* THE TASK
Each time a line of the listing holds "coordinate", copy that line.

* GIVEN DATA
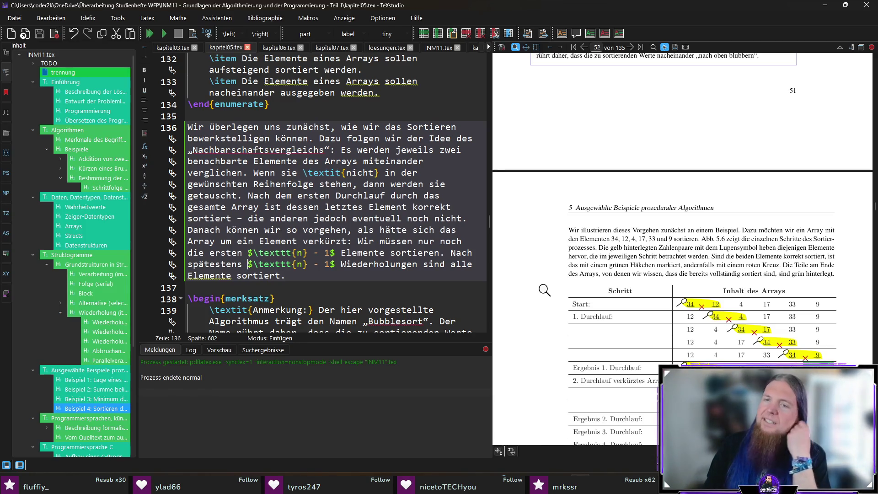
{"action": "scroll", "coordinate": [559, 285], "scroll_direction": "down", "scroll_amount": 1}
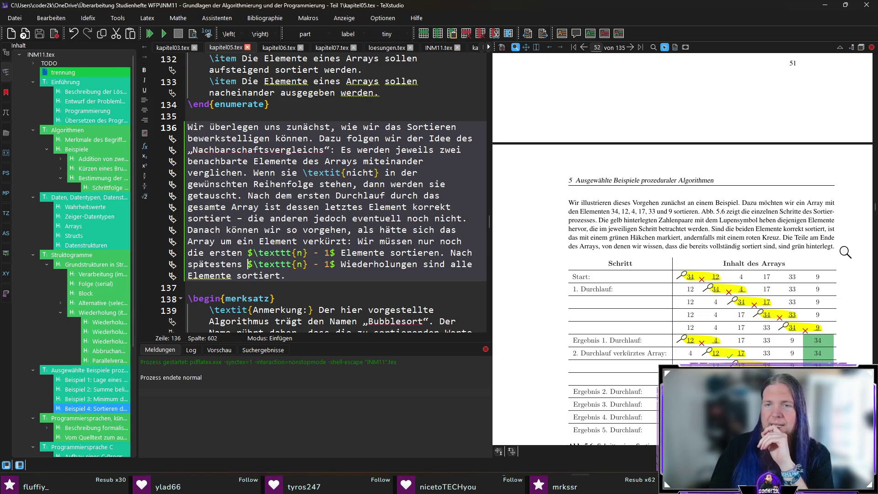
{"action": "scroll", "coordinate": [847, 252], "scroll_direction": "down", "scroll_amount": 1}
==
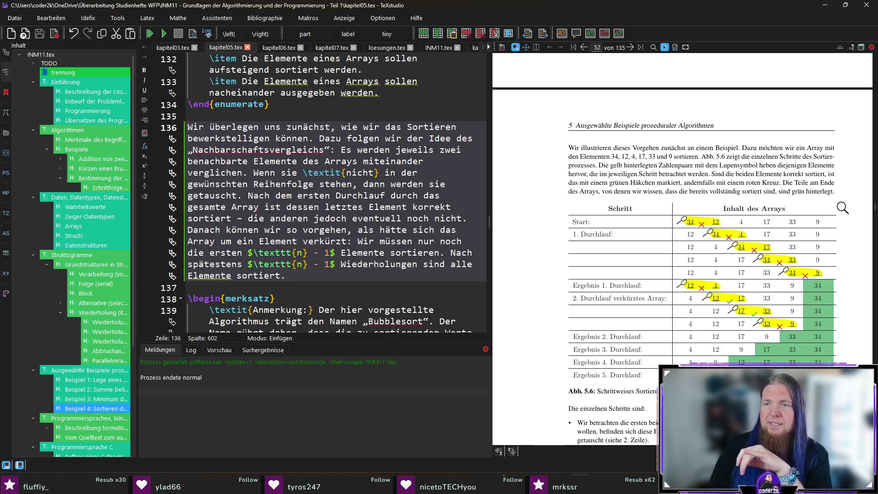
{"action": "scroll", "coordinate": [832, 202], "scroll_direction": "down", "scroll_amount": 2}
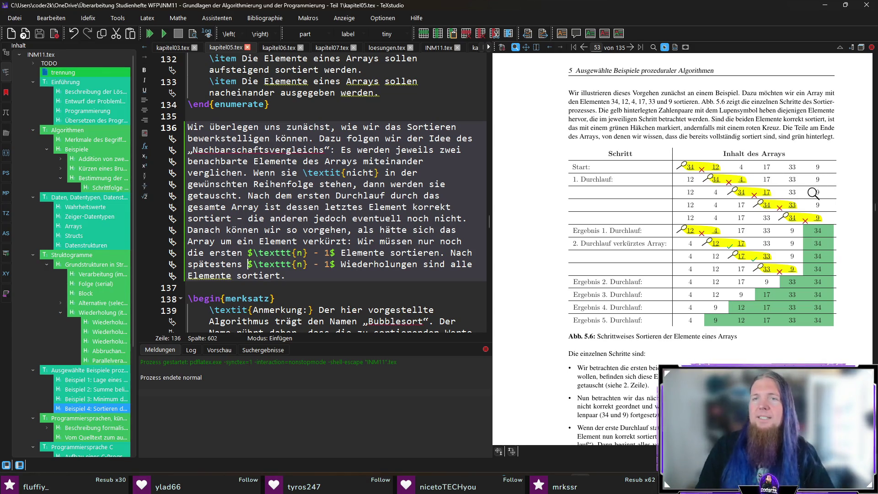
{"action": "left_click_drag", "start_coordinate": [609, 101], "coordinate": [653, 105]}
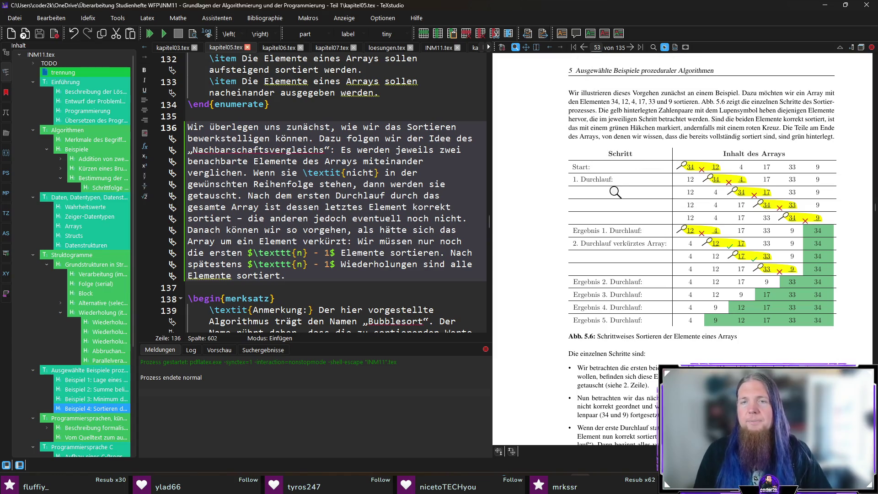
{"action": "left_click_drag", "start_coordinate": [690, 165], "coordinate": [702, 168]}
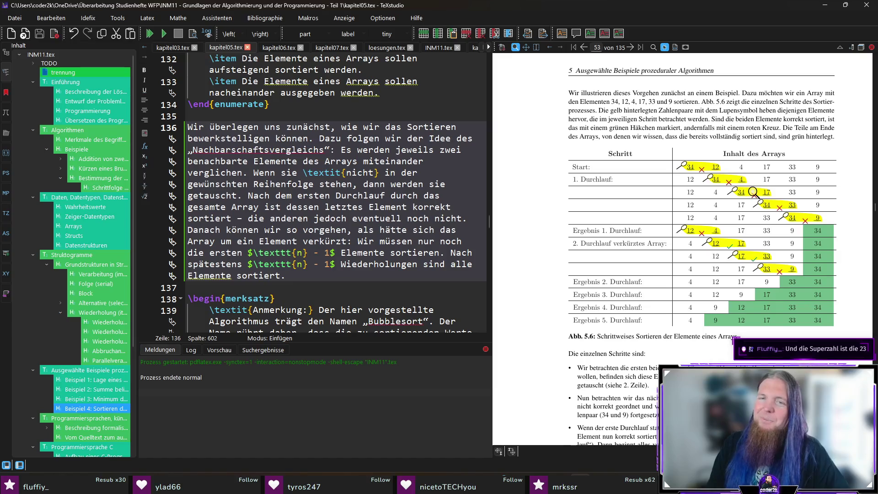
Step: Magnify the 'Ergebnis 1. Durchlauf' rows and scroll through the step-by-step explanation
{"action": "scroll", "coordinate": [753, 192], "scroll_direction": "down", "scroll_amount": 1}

* REPLY TO THE TASK
{"action": "scroll", "coordinate": [559, 285], "scroll_direction": "down", "scroll_amount": 1}
{"action": "scroll", "coordinate": [847, 252], "scroll_direction": "down", "scroll_amount": 1}
{"action": "scroll", "coordinate": [832, 202], "scroll_direction": "down", "scroll_amount": 2}
{"action": "left_click_drag", "start_coordinate": [609, 101], "coordinate": [653, 105]}
{"action": "left_click_drag", "start_coordinate": [690, 165], "coordinate": [702, 168]}
{"action": "scroll", "coordinate": [753, 192], "scroll_direction": "down", "scroll_amount": 1}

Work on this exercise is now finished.